Autodesk made good use of its own tools to design the new offices. The architects worked with Revit for BIM. AutoCAD was used for space planning, and Navisworks supplied clash detection. BIM 360 was used for construction project planning and collaboration, as the pandemic forced teams to be distributed in different locations. Local employees provided input, too, resulting in San Francisco themes being displayed on each floor, art commissioned from local artists and a variety of perks, including a gym, a music studio and game rooms.

Navisworks does 3D clash detection on Autodesk’s new office space. (Picture courtesy of Autodesk.)

As the pandemic has waned in California (Marin County was recently found to be no. 1 among the most vaccinated in the U.S., at 73%) but not left us completely, Autodesk’s new offices have been designed with the pandemic in mind and the health and safety measure taken at 300 Mission Street will serve as a guide for future office designs and alterations elsewhere.

COVID ready.
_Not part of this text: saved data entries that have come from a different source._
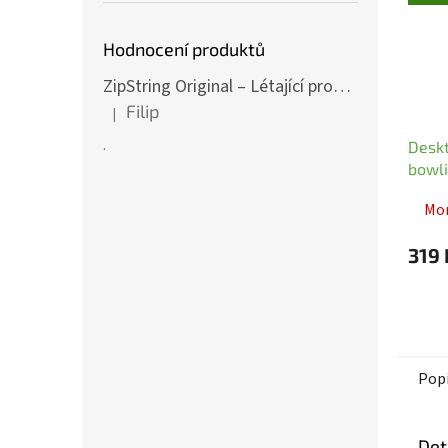
Hodnocení produktů
ZipString Original – Létající provázek pro nekonečné triky červený
Filip
|
Hodnocení produktu je 5 z 5 hvězdiček.
.
Deskt
bowli
Mo
319 
Pop
Det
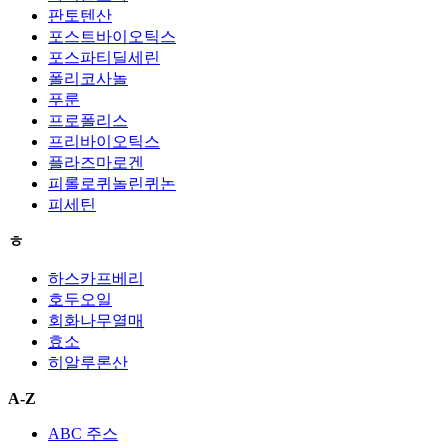
판토텐산
포스트바이오틱스
포스파티딜세린
폴리코사놀
푸룬
프로폴리스
프리바이오틱스
플라즈마로겐
피롤로퀴놀린퀴논
피세틴
ㅎ
하스카프베리
호두오일
회화나무열매
효소
히알루론산
A-Z
ABC 주스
Workspaces are spread apart with plexiglass shields in place.

Autodesk decided to lower the overall office capacity by 30 percent to allow proper physical distancing. Meeting room capacities have also been adjusted to allow physical distancing for in-person meetings. Workplaces are more spread out to encourage physical distancing among employees, and plexiglass screens provide a physical boundary between workers—while still maintaining a visual openness and allowing access to natural light. Seats next to each other will face in opposite directions so that one employee is not breathing on the other.

In addition, the 300 Mission office will have one-way directional hallways and touchless faucets and kitchen appliances. An antimicrobial film will be applied to high-touch surfaces like tablets. Touchless door hardware and restroom fixtures are used wherever possible. Hand sanitizing stations are found throughout the office space. Flat-screen monitors will display messages reminding employees of pandemic protocols.

The building known as 300 Mission Street is a 24-story Class A, LEED Platinum tower that was formerly known as 50 Beale Street. It is owned by Paramount Group, the same company that leases Autodesk the One Market Plaza office space. Autodesk signed the lease for 300 Mission Street in 2019 for 116,700 square feet. That same quarter, Glassdoor also moved to the same address (from Sausalito, Marin County) as did Maplebear. The three tenants account for a total of 262,000 square feet of space. The average initial rent for the total space was stated as $92.70 per square foot annually, making Autodesk’s initial rent for its share of space at about $900,000 per month. Rental space has dropped significantly during the pandemic (8% in San Francisco since 2019) and tenants have been successful in negotiating concessions, although it is not known if this happened with the Autodesk lease.